Silver has been witnessing sharp swings in prices over the last few quarters, influenced by a complex interplay of factors spanning economic data points, geopolitical tensions, and market-specific dynamics.
According to Motilal Oswal Financial Services (MOFSL) Precious Metals Quarterly report, Silver will be strongly positive over the next few months, but whether it will be a straight upside or with volatility is difficult to time. MOFSL advises to be invested in silver and keep adding on dips towards Rs 75,000 for a medium to long term upside towards Rs 92,000 followed by Rs 100,000.
Hindustan Zinc, in December quarter (Q3-FY24) earnings call said, in India, the industrial consumption of silver is relatively lower as compared to global levels and is expected to increase going forward on the back of new-age technological developments, like EVs and 5G, and shifting priorities towards renewable energy, etcetera.
Silver market has been in deficit in 2023 for the third consecutive year in a row, considering the current macroeconomic environment and the supply and demand dynamics, the management holds a strong positive outlook for silver prices.

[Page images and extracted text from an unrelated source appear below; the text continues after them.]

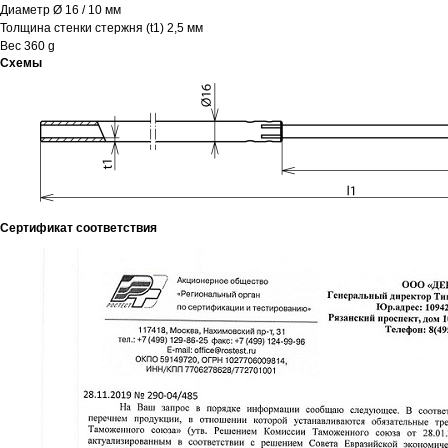
Диаметр Ø 16 / 10 мм
Толщина стенки стержня (t1) 2,5 мм
Вес 360 g
Схемы
Сертификат соответствия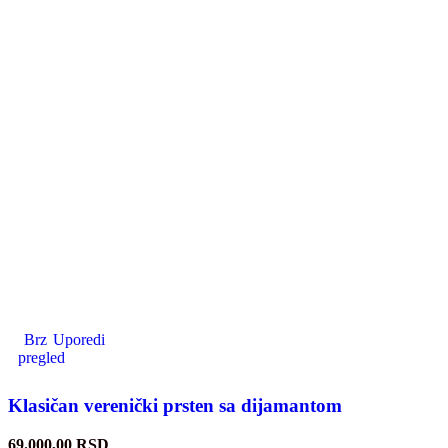
Brz
Uporedi
pregled
Klasičan verenički prsten sa dijamantom
69.000,00
RSD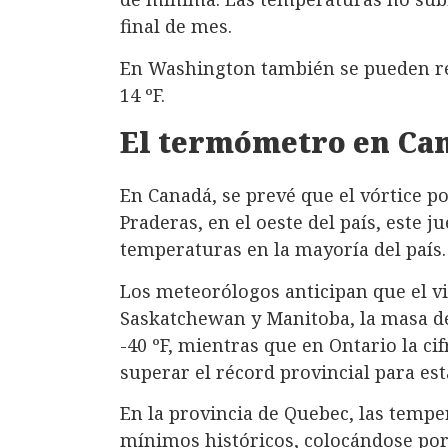
final de mes.
En Washington también se pueden re
14 ºF.
El termómetro en Cana
En Canadá, se prevé que el vórtice po
Praderas, en el oeste del país, este 
temperaturas en la mayoría del país.
Los meteorólogos anticipan que el vi
Saskatchewan y Manitoba, la masa de
-40 ºF, mientras que en Ontario la cif
superar el récord provincial para est
En la provincia de Quebec, las tempe
mínimos históricos, colocándose por 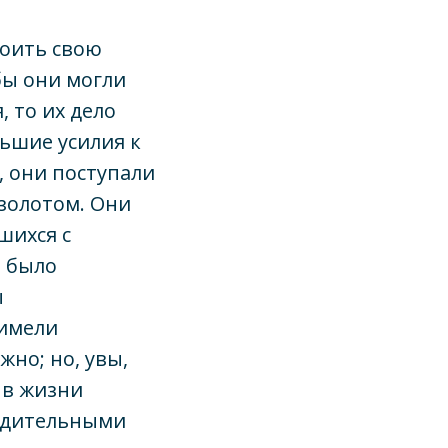
коить свою
 бы они могли
, то их дело
ьшие усилия к
, они поступали
 золотом. Они
шихся с
, было
ы
 имели
жно; но, увы,
 в жизни
бедительными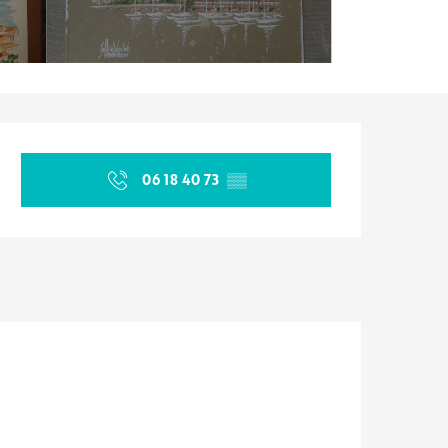
Orari e contatti
06 18 40 73
▒▒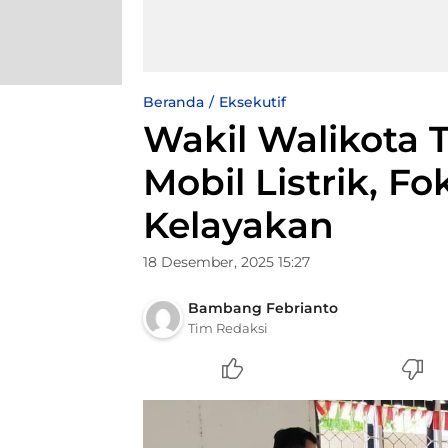
Beranda
Eksekutif
Wakil Walikota T
Mobil Listrik, 
Kelayakan
18 Desember, 2025 15:27
Bambang Febrianto
Tim Redaksi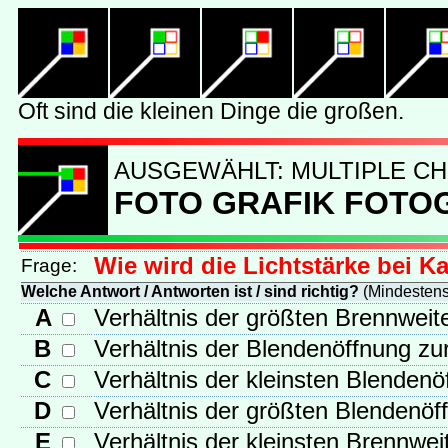
AUSGEWÄHLT: MULTIPLE CH
FOTO GRAFIK FOTO
Wie wird die Lichtstärke bei K
Frage:
Welche Antwort / Antworten ist / sind richtig?
(Mindestens 
A
Verhältnis der größten Brennweit
B
Verhältnis der Blendenöffnung zu
C
Verhältnis der kleinsten Blenden
D
Verhältnis der größten Blendenöf
E
Verhältnis der kleinsten Brennwe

Regarding the zinc outlook, usage anticipated rise in India, Mexico, China and Vietnam on the back of increased focus on infrastructure, while the demand in Europe and US is likely to remain flat.
Going ahead, net prices of lead are expected to remain reasonably supported by healthy demand, driven by the automotive industry and relatively tight supply due to recent suspensions.
Meanwhile, in the domestic market, PLI schemes and emerging cash-rich middle-class families are expected to fuel the expansion of the automobile industry, thereby supporting lead demand.